ILR申請に必要なイギリス在住期間の延長(5年→10年)
これまで、原則として5年間イギリスに滞在し、一定条件を満たせば申請できたILRですが、今後は10年間の連続滞在が必要になるという方針が示されています。
この変更が実施されれば、Skilled Workerビザなどを使って永住権を目指していた多くの人に大きな影響を与えることが予想されます。
- Skilled Workerビザ
- Health and Care Workerビザ など
詳細な対象範囲については今後の正式発表を待つ必要があります。
求められる英語力の厳格化
現在は、日常会話に支障がないCEFR B1レベル(例:買い物や職場での簡単な会話ができる程度)が求められていますが、今後は、より高度な英語力であるB2レベルへの引き上げが検討されています。
B2レベルとは、業務上の複雑なやりとりが可能で、意見を述べたり議論に参加できる水準。

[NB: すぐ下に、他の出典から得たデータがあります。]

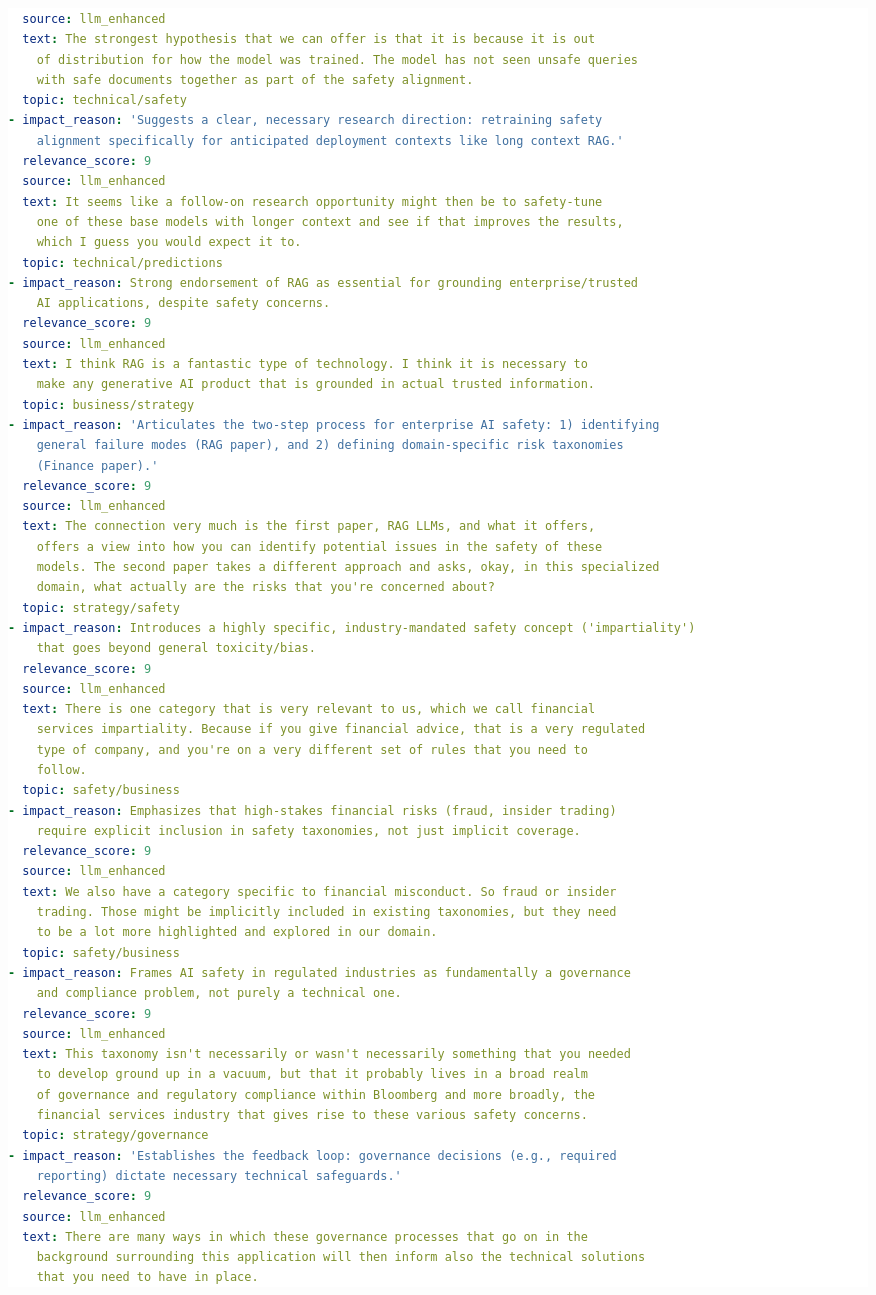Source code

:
 ```yaml
  source: llm_enhanced
  text: The strongest hypothesis that we can offer is that it is because it is out
    of distribution for how the model was trained. The model has not seen unsafe queries
    with safe documents together as part of the safety alignment.
  topic: technical/safety
- impact_reason: 'Suggests a clear, necessary research direction: retraining safety
    alignment specifically for anticipated deployment contexts like long context RAG.'
  relevance_score: 9
  source: llm_enhanced
  text: It seems like a follow-on research opportunity might then be to safety-tune
    one of these base models with longer context and see if that improves the results,
    which I guess you would expect it to.
  topic: technical/predictions
- impact_reason: Strong endorsement of RAG as essential for grounding enterprise/trusted
    AI applications, despite safety concerns.
  relevance_score: 9
  source: llm_enhanced
  text: I think RAG is a fantastic type of technology. I think it is necessary to
    make any generative AI product that is grounded in actual trusted information.
  topic: business/strategy
- impact_reason: 'Articulates the two-step process for enterprise AI safety: 1) identifying
    general failure modes (RAG paper), and 2) defining domain-specific risk taxonomies
    (Finance paper).'
  relevance_score: 9
  source: llm_enhanced
  text: The connection very much is the first paper, RAG LLMs, and what it offers,
    offers a view into how you can identify potential issues in the safety of these
    models. The second paper takes a different approach and asks, okay, in this specialized
    domain, what actually are the risks that you're concerned about?
  topic: strategy/safety
- impact_reason: Introduces a highly specific, industry-mandated safety concept ('impartiality')
    that goes beyond general toxicity/bias.
  relevance_score: 9
  source: llm_enhanced
  text: There is one category that is very relevant to us, which we call financial
    services impartiality. Because if you give financial advice, that is a very regulated
    type of company, and you're on a very different set of rules that you need to
    follow.
  topic: safety/business
- impact_reason: Emphasizes that high-stakes financial risks (fraud, insider trading)
    require explicit inclusion in safety taxonomies, not just implicit coverage.
  relevance_score: 9
  source: llm_enhanced
  text: We also have a category specific to financial misconduct. So fraud or insider
    trading. Those might be implicitly included in existing taxonomies, but they need
    to be a lot more highlighted and explored in our domain.
  topic: safety/business
- impact_reason: Frames AI safety in regulated industries as fundamentally a governance
    and compliance problem, not purely a technical one.
  relevance_score: 9
  source: llm_enhanced
  text: This taxonomy isn't necessarily or wasn't necessarily something that you needed
    to develop ground up in a vacuum, but that it probably lives in a broad realm
    of governance and regulatory compliance within Bloomberg and more broadly, the
    financial services industry that gives rise to these various safety concerns.
  topic: strategy/governance
- impact_reason: 'Establishes the feedback loop: governance decisions (e.g., required
    reporting) dictate necessary technical safeguards.'
  relevance_score: 9
  source: llm_enhanced
  text: There are many ways in which these governance processes that go on in the
    background surrounding this application will then inform also the technical solutions
    that you need to have in place.
```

今後、ILR申請時にこのレベル以上の英語力が必要となる可能性があります。
【注意】まだ決まっていないことは?

現在報道されている内容は、あくまで「方針」の段階。以下の点については、まだ政府からの正式発表がありません:
不明点 | 現状 |
---|---|
現在既に滞在している人に適用されるか? | 明確な発表なし。経過措置の可能性あり |
過去に5年間働いた人も対象外になるのか? | 対象外になるとすれば大きな反発が予想される |
対象ビザの範囲 | Skilled Worker、Health and Care Workerなどと見られるが詳細未定 |
審査基準の強化 | 納税状況・職業・英語力などが審査対象となる可能性あり |
今できること・これから備えること

イギリスの移民制度は、政権交代や経済状況によって大きく変動します。その変化に振り回されないためにも、今できる準備を進めておくことが大切。
情報収集を欠かさずに
- gov.ukの永住権ページを定期的にチェック
- 英国移民専門弁護士や市民相談機関の発信も参考に
今の制度での取得チャンスを逃さない
- もし5年の条件がもうすぐ満たされそうなら、早めに申請準備を進めるべきタイミング
- Life in the UKテストは今からでも受験可能(何度でも挑戦できる)
将来に向けて、プランBを考えておく
- ILR取得が遠のくなら「配偶者ビザ」「Global Talentルート」など、別ルートも検討を
- 日本への帰国や他の国への移住を含め、ライフプランを見直す機会に
おわりに
永住権はゴールのように見えて、あくまで「選択肢を広げるためのステップ」のひとつ。どんな制度に変わっても、必要なのは冷静な情報判断と、確かな準備です。
これからイギリスでの長期滞在や定住を目指すすべての方が、自分らしい未来を選べますように!